* **PROBLEM SET**
• a. Translate into Spanish this sentence from the text on Airbnb's changes for hosts: "From Airbnb's perspective, those guests were never really yours."
• b. In the text on Airbnb's changes for hosts, what happened to host fees after the switch to a host-only-fee structure?

Airbnb knows it. That's why they’ve spent years making sure you can't communicate with your guests after they leave. From Airbnb's perspective, those guests were never really yours.
This conflict is part of a pattern I’ve observed: every time Airbnb announces an update, the platform gets worse for hosts.
The pattern
Each update feels minor enough, but when you look at the full list, you’ll see what I'm talking about:
What Airbnb did | What it means for hosts |
Switched to a host-only-fee structure | Host fees jumped from 3% to 15.5% on every booking (more than 5x). |
Launched "Reserve Now, Pay Later" | Guests can pay $0 at booking, lock up your calendar for months, and cancel days before check in. This transfers cancellation risk entirely to the host. |
Added hotels to the platform | You’re now in direct competition with hotels for the same limited number of page-one search results, decreasing bookings. |
Launched “Airbnb Services” | Airbnb uses your home to upsell the guest (massages, chefs, etc.) without paying you a commission. |
Ended the “Strict” cancellation policy | Forced hosts into a more guest-friendly cancellation policy, further increasing your risk of a last-minute cancellation. |
Restricted house rules to a standard menu | Hosts lose the ability to set their own terms, and the paper trail they rely on in damage disputes. More detailed house rules now require Airbnb’s approval. |
Implemented new off-platform payment policies | Airbnb takes its 15.5% cut on revenue that used to be 100% yours. Every upsell (pool heat, pet fee, parking, early check-in, mid-stay clean, grocery stocking) must run through Airbnb. |
Banned off-platform review requests | Surveys, any review requests outside Airbnb, even paper feedback cards that hosts used to fine-tune their service are now prohibited. |
AI message surveillance | Airbnb uses AI to scan messages on the app for guest contact info, "book direct" language, and off-platform payment requests. A single slip can trigger suspension or permanent deactivation. |
AI personalizes which photos and which reviews each guest sees on your listing | Hosts no longer control what their listing shows. |
Paid placement in search results | The top search results don't always go to the best listing, they go to the highest bidder. |
Removed 550,000+ listings since 2023 without warning | Your income stream can go to $0 on a Tuesday morning |
Sheesh.

* **RECORD EXTRACTS**
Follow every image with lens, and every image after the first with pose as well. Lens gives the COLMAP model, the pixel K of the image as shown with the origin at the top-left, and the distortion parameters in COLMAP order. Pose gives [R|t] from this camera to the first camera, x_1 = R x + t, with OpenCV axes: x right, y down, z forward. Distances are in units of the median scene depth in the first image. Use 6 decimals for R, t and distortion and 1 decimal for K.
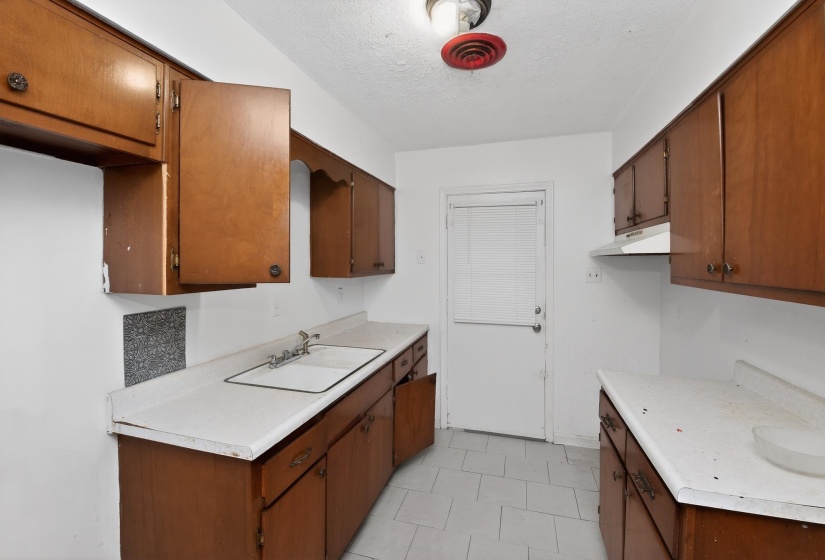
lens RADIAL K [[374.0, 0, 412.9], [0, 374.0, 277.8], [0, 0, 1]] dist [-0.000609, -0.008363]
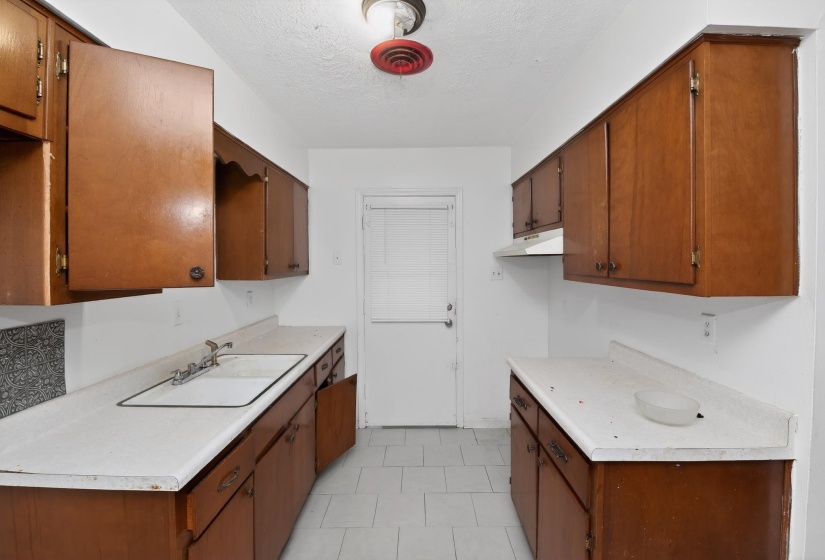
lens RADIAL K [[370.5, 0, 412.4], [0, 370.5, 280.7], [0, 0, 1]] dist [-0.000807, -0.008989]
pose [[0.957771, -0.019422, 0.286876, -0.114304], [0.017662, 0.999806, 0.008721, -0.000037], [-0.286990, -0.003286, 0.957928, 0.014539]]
* * *
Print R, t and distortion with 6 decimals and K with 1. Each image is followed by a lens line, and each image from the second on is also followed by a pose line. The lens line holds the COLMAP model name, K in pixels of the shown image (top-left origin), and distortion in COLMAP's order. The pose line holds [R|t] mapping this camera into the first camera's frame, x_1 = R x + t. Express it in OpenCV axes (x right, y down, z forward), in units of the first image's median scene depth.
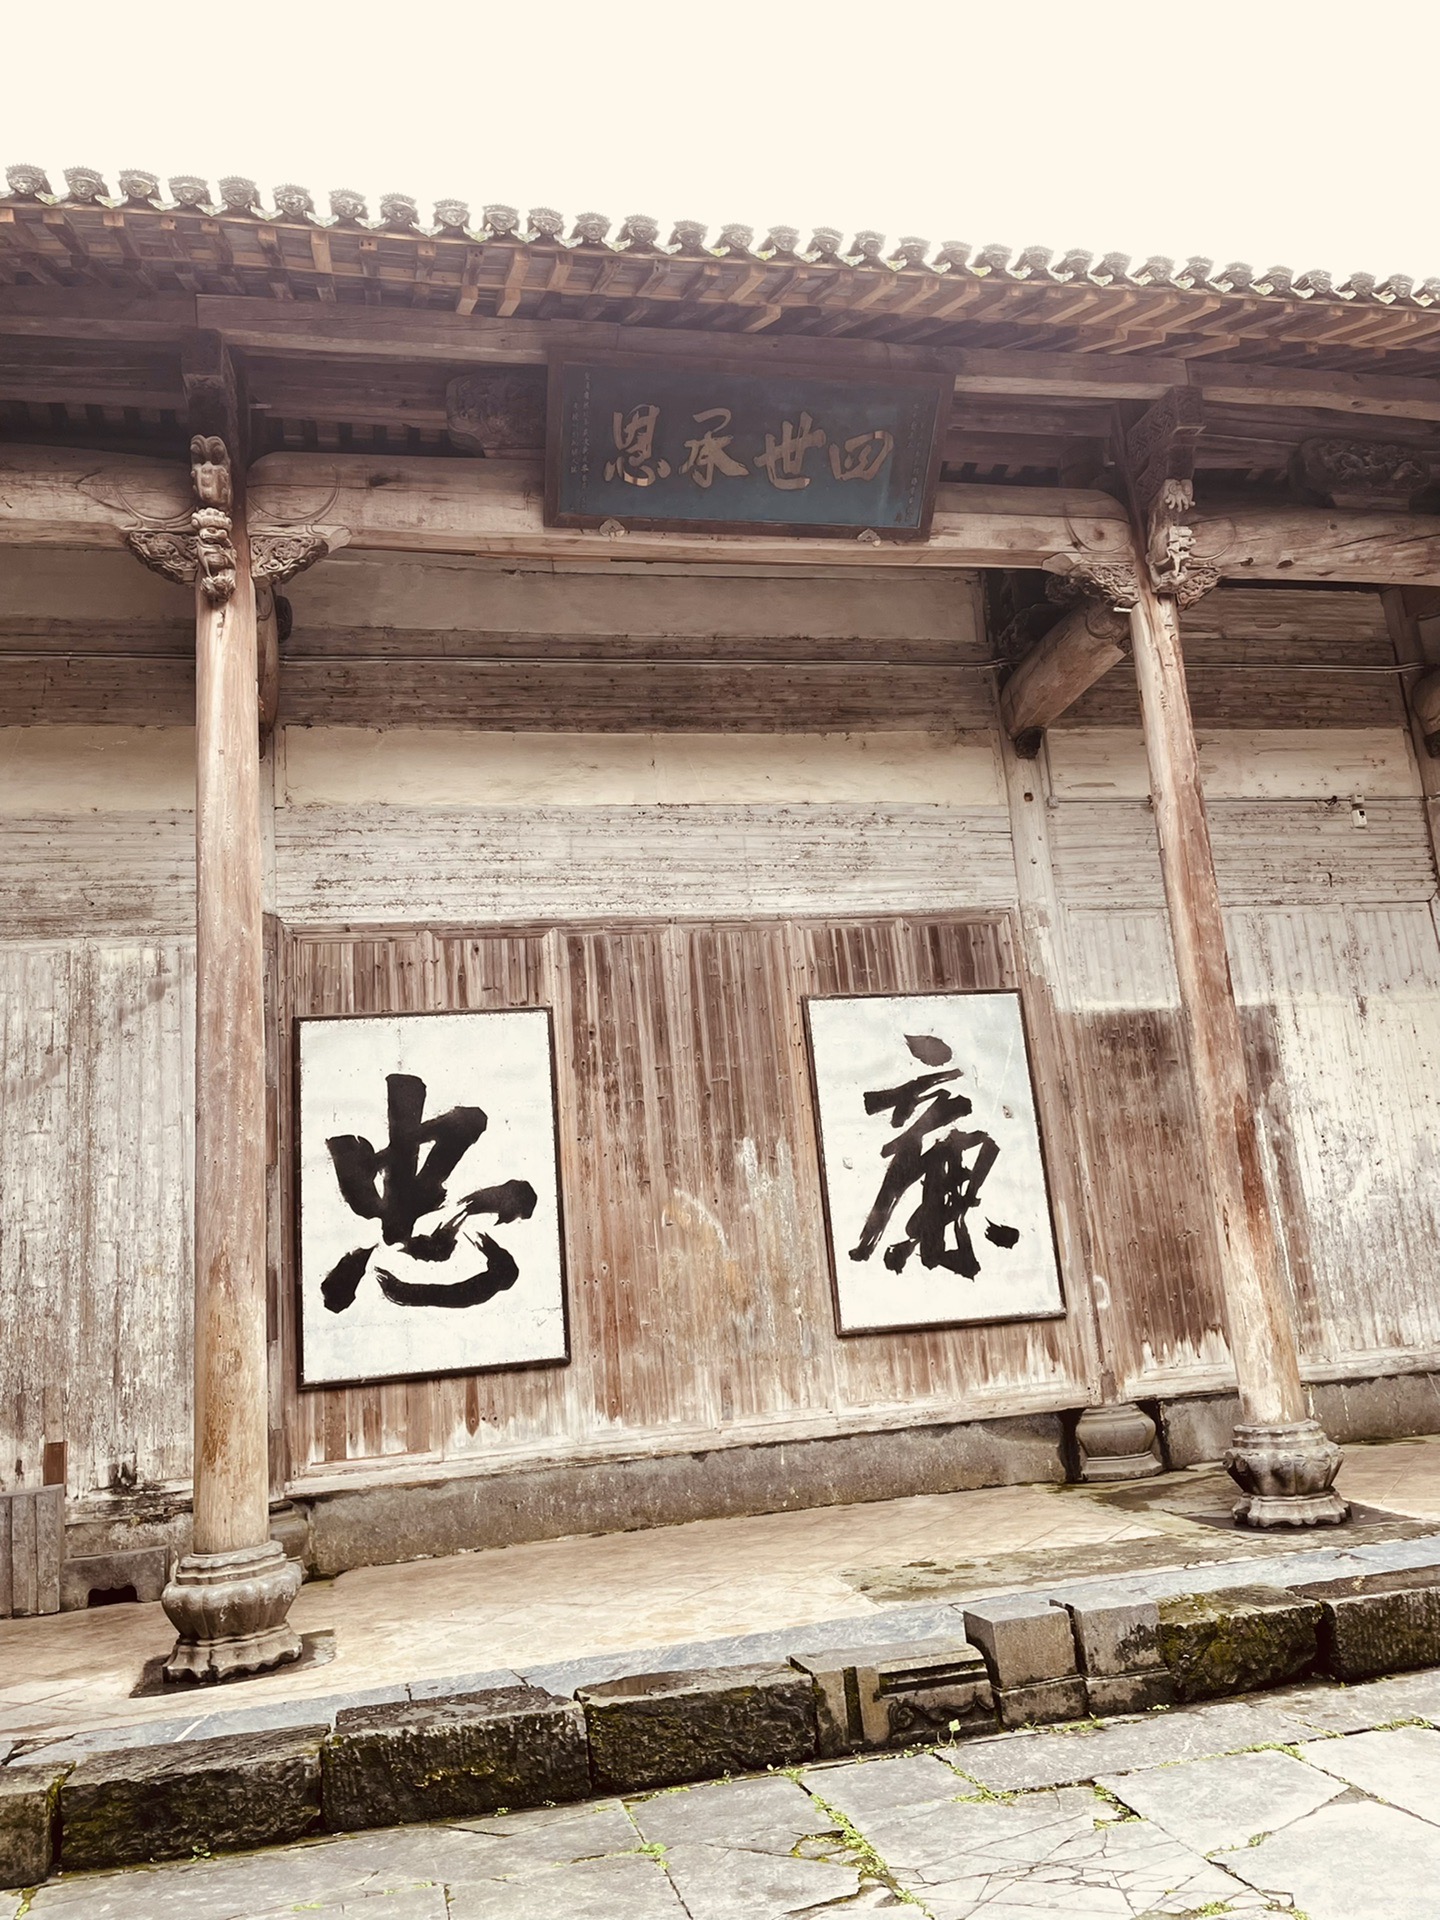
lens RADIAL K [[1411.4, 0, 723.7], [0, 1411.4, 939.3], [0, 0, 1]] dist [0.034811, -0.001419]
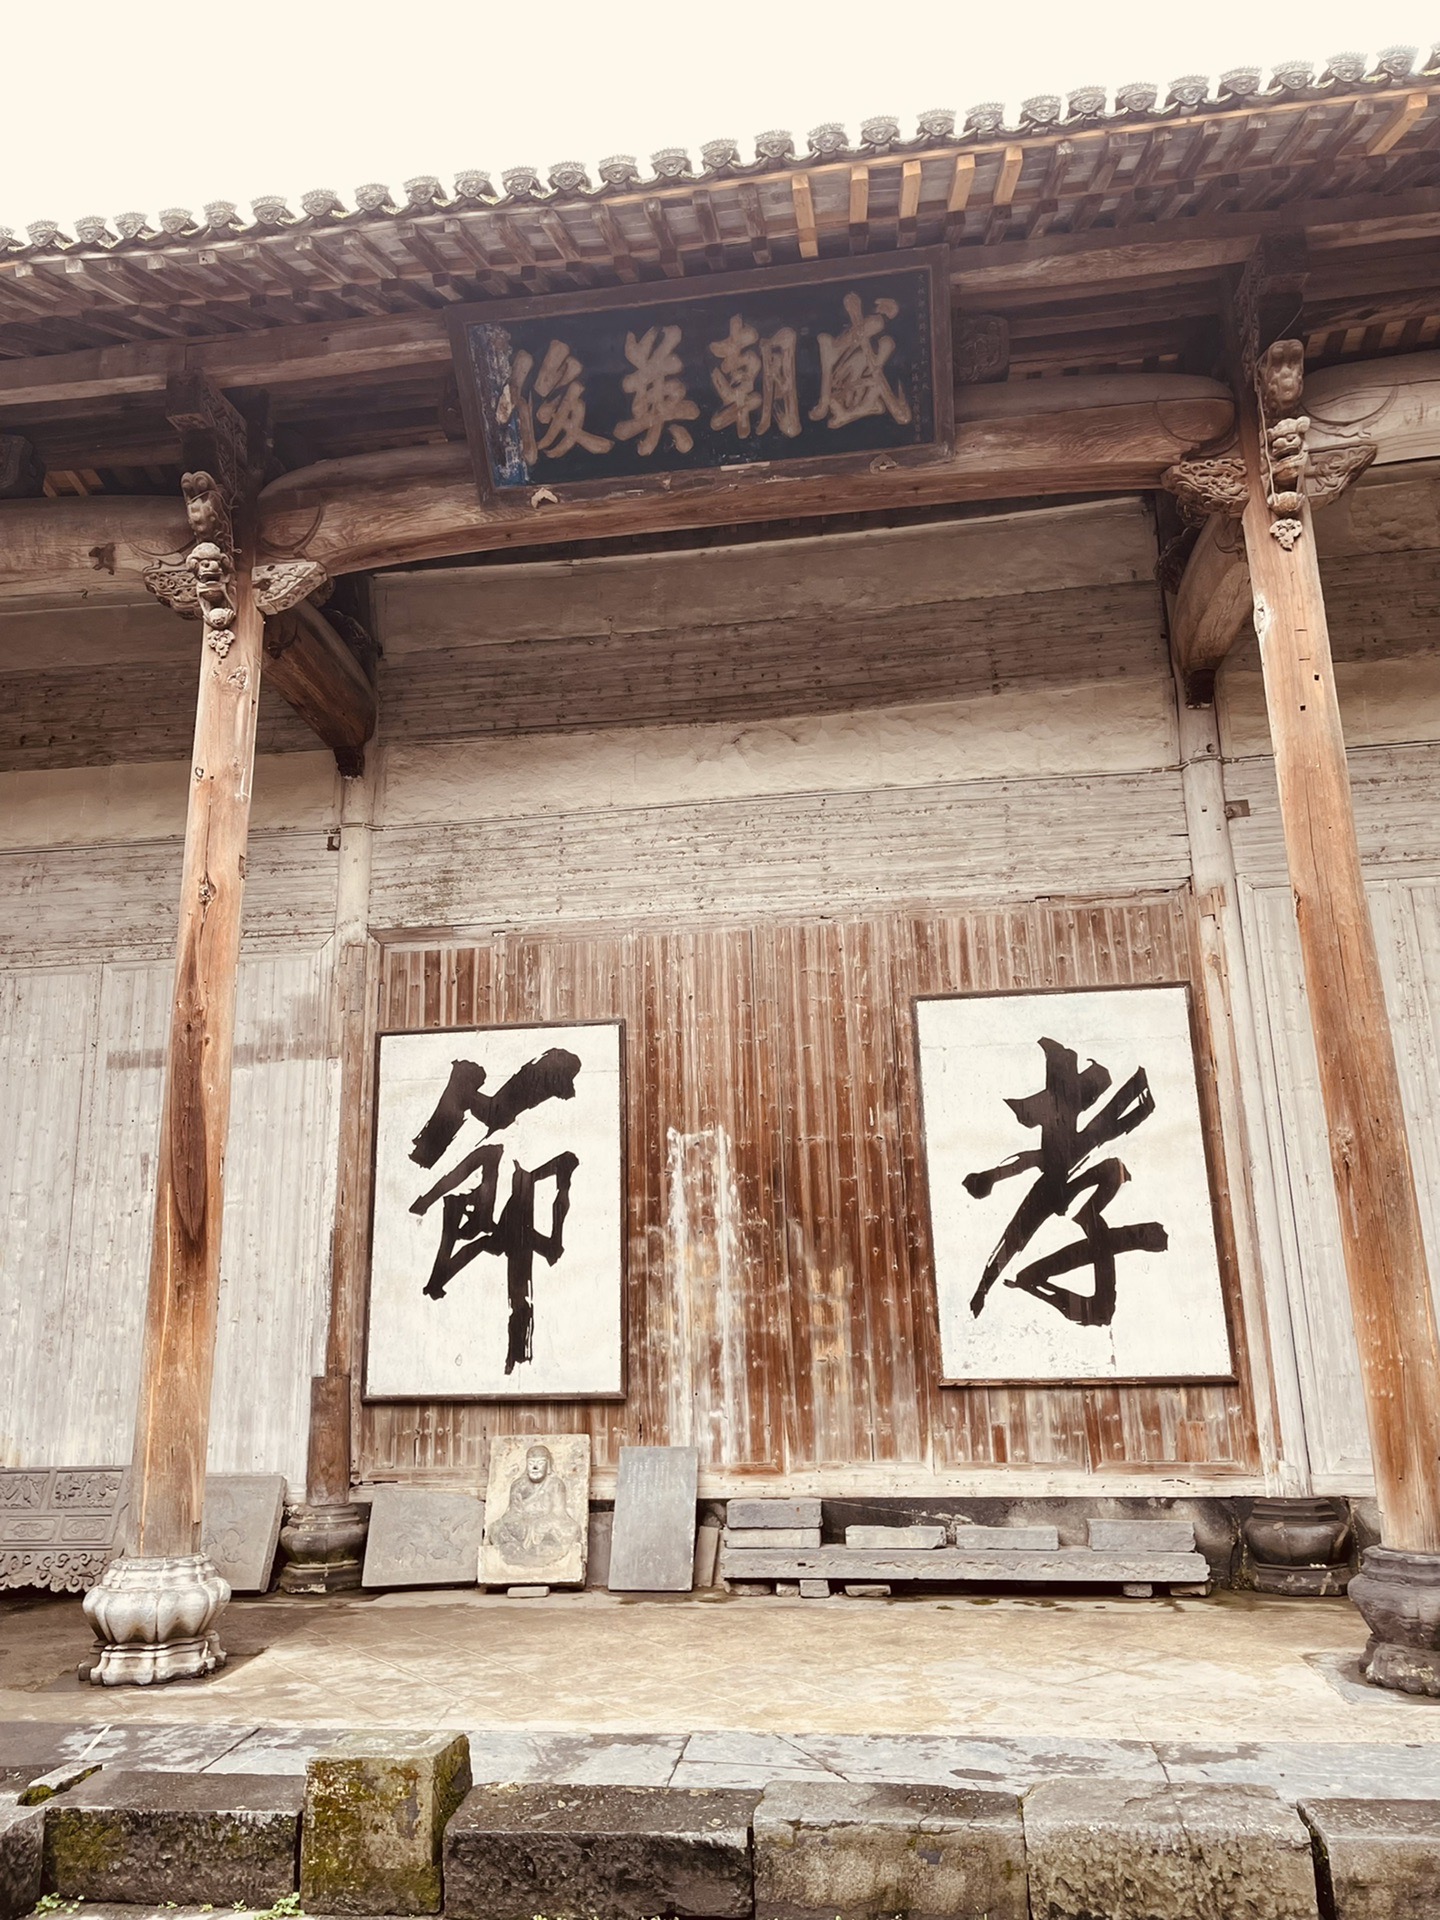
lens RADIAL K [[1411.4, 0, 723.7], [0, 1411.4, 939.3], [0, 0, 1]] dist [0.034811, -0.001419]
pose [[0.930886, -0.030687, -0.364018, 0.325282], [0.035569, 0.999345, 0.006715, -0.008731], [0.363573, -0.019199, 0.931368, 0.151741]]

* **SOLUTIONS TO THE TASKS**
• a. Desde la perspectiva de Airbnb, esos huéspedes nunca fueron realmente tuyos.

• b. Host fees jumped from 3% to 15.5% on every booking.